Functional Autoradiography Shows Unaltered Cannabinoid CB1 Receptor Signalling in Hippocampus and Cortex of APP/PS1 Transgenic Mice

Abstract

The cannabinoid CB1-receptor is among the most abundant G-protein-coupled receptors in the mammalian brain. Whereas post-mortem studies in Alzheimer's disease (AD) brains compared to age-matched controls have reported decreased CB1-receptor binding but no change in their protein levels (immunoreactivity), decreased or increased CB1- receptor protein levels have been reported in APP/PS1 transgenic mice modelling AD. To complete the picture, the present study used functional autoradiography to assess CB1-receptor-dependent G(i) protein activation in the hippocampus, entorhinal cortex and medial frontal cortex of 13- to 14-month-old female APPswe/PS1dE9 transgenic and wild-type littermate control mice. The mouse brains were processed for [³⁵S]GTPλS autoradiography so that brain sections were analysed in pairs of one transgenic and one control mouse brain.
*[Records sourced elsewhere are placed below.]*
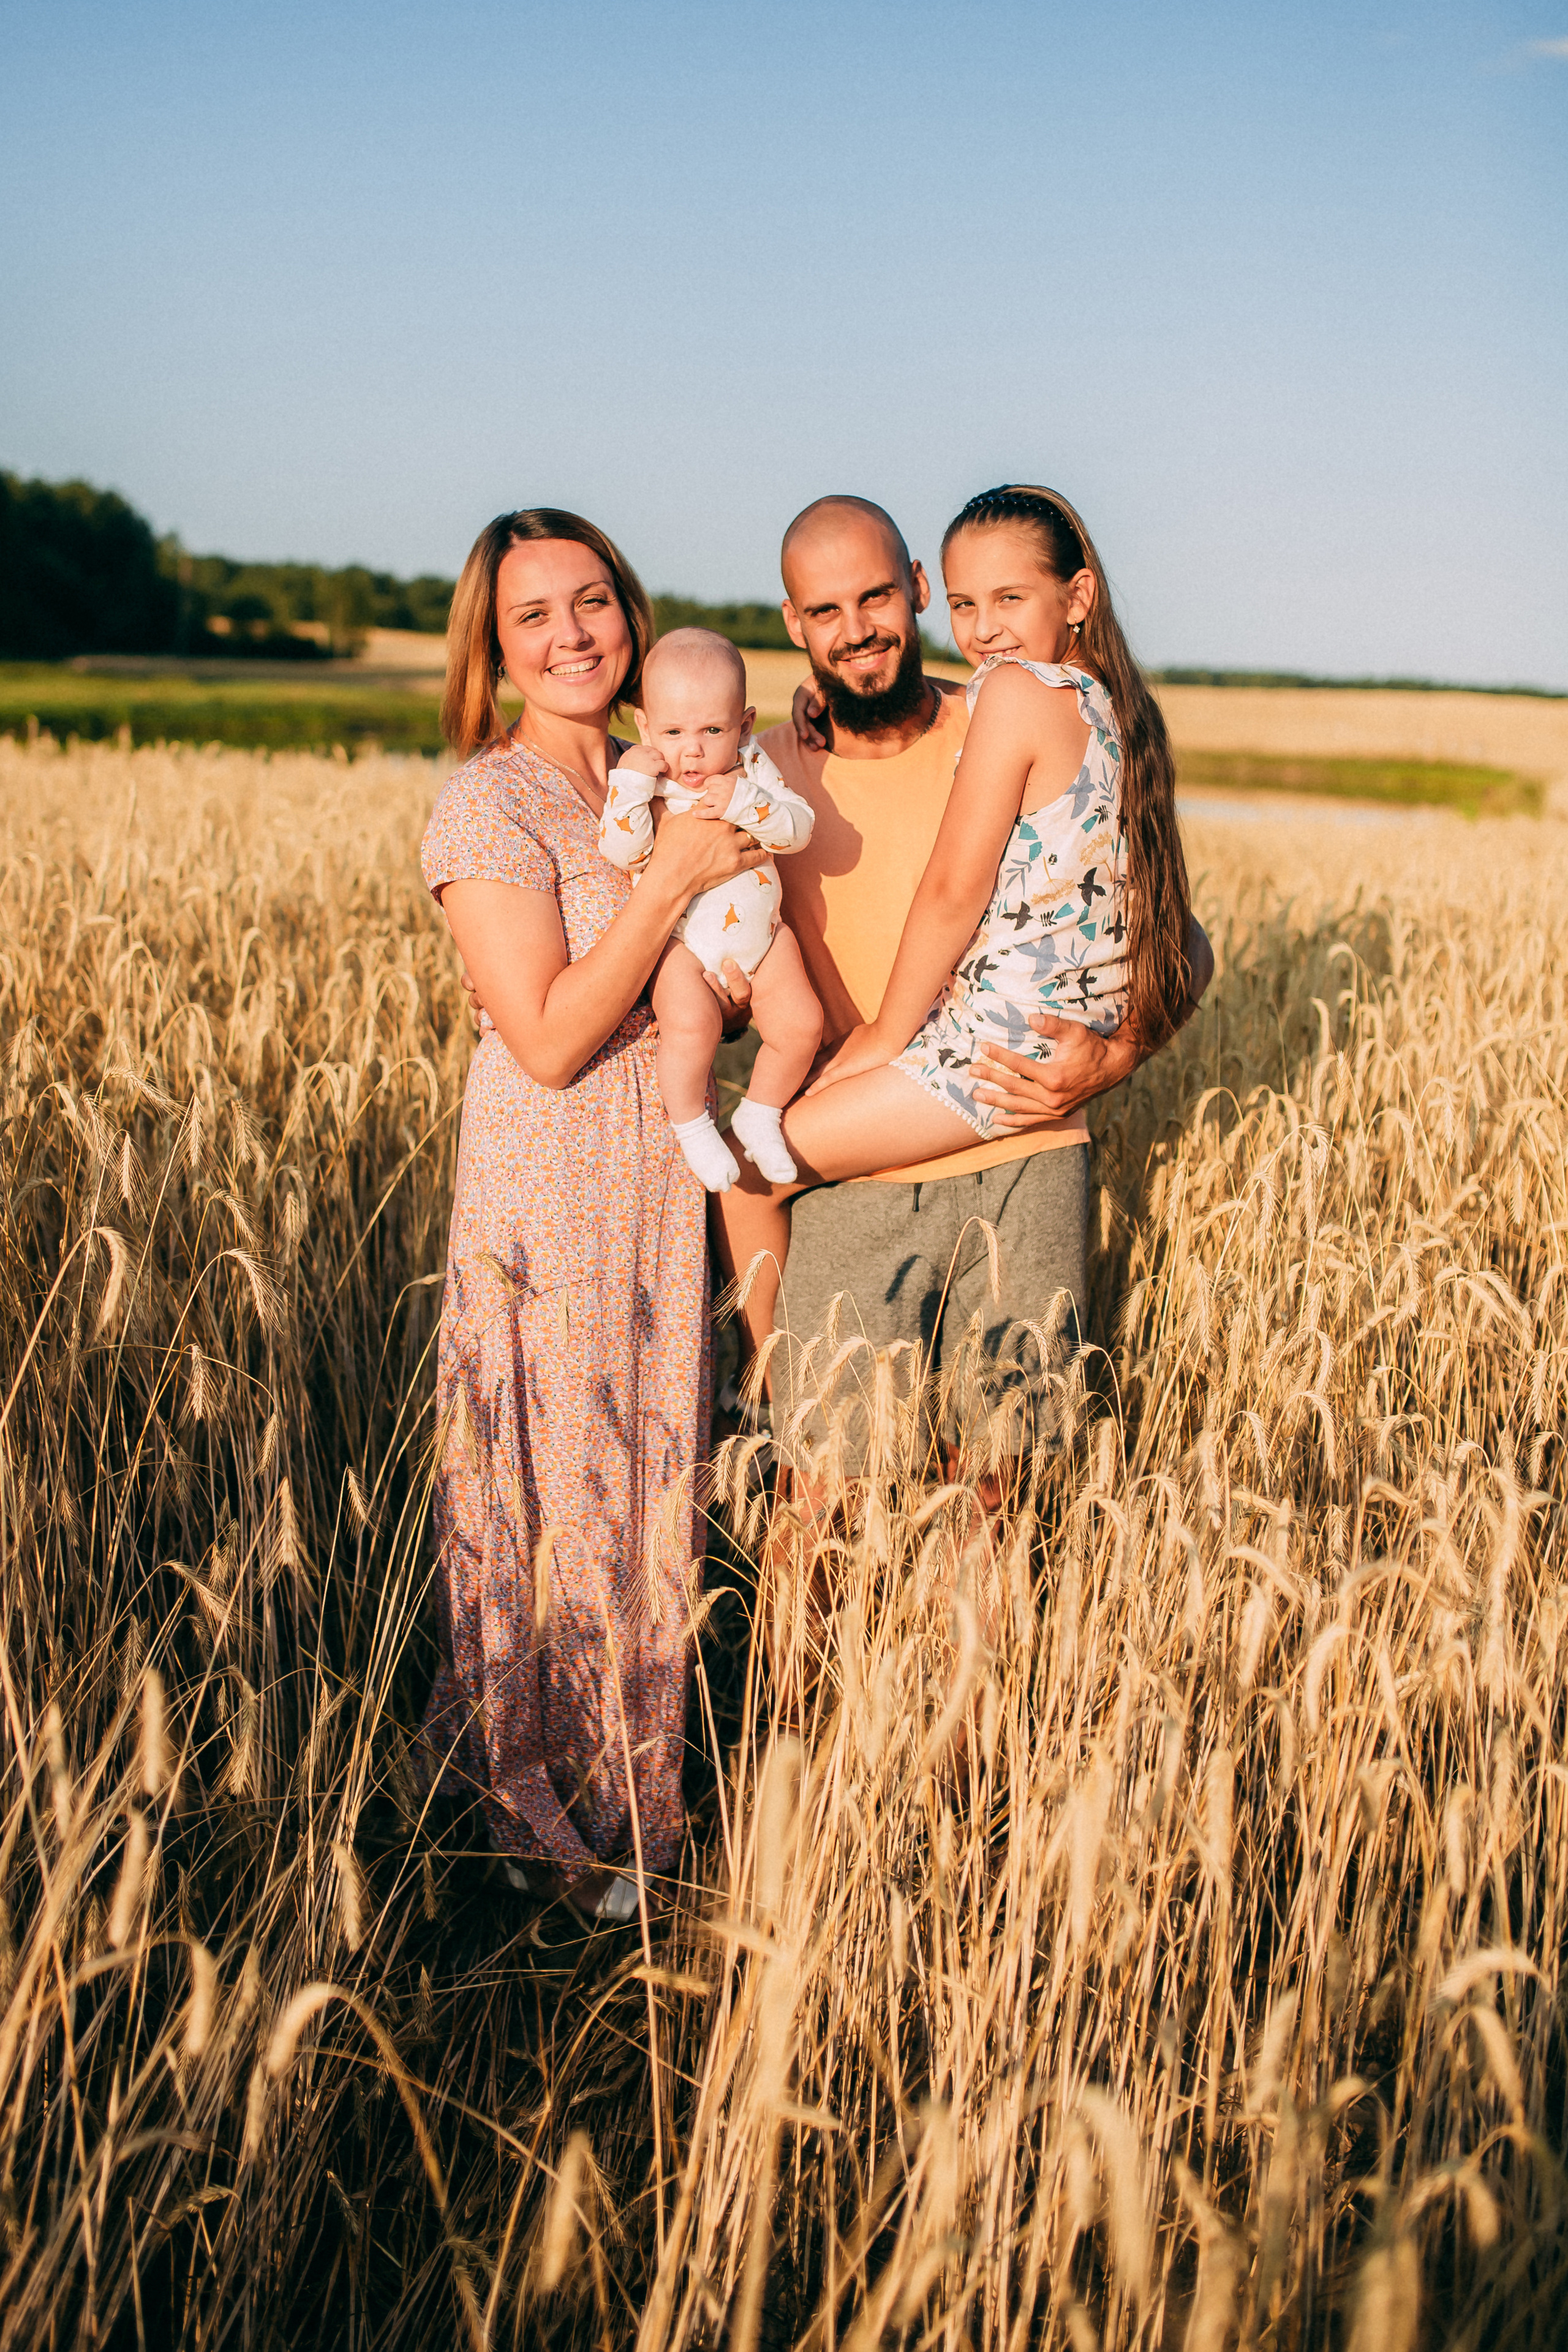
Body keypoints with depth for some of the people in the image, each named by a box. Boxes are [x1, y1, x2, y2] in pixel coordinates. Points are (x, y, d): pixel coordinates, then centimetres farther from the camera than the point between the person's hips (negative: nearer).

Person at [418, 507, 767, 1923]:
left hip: (667, 1182, 7)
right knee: (556, 1499, 6)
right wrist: (674, 877, -19)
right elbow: (549, 1039, -21)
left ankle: (634, 1790, 34)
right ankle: (543, 1820, 26)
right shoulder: (487, 806, -14)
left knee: (651, 1484, 15)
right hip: (551, 1191, -7)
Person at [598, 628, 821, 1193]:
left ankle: (759, 1115, 18)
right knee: (691, 1022, -30)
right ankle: (691, 1125, -5)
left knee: (801, 1024, -7)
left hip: (758, 932, 4)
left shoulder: (752, 769, -2)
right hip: (681, 941, -4)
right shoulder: (643, 783, -8)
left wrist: (744, 802, -26)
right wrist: (631, 783, -27)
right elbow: (621, 851, -19)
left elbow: (798, 827, -11)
The autoradiography protocol was completed for each pair both in the absence and presence of dithiotreitol (DTT) to reveal possible redox-dependent alterations in CB1 receptor function. Five treatments were used: baseline, incubation with 10 μM GTPλS to assess nonspecific binding, and CB1 receptor agonist CP55,940 in three concentrations. By and large we found no statistically significant differences between the APP/PS1 transgenic and control mice in CB1 receptor signalling. The only exception was a modest redox-dependent alteration in entorhinal cortical CB1 receptors between the genotypes. Thus, in accordance with the majority of earlier human AD findings, we did not find evidence for notable changes in the number of functional CB1 receptors in the common APPswe/PS1dE9 mouse model of AD.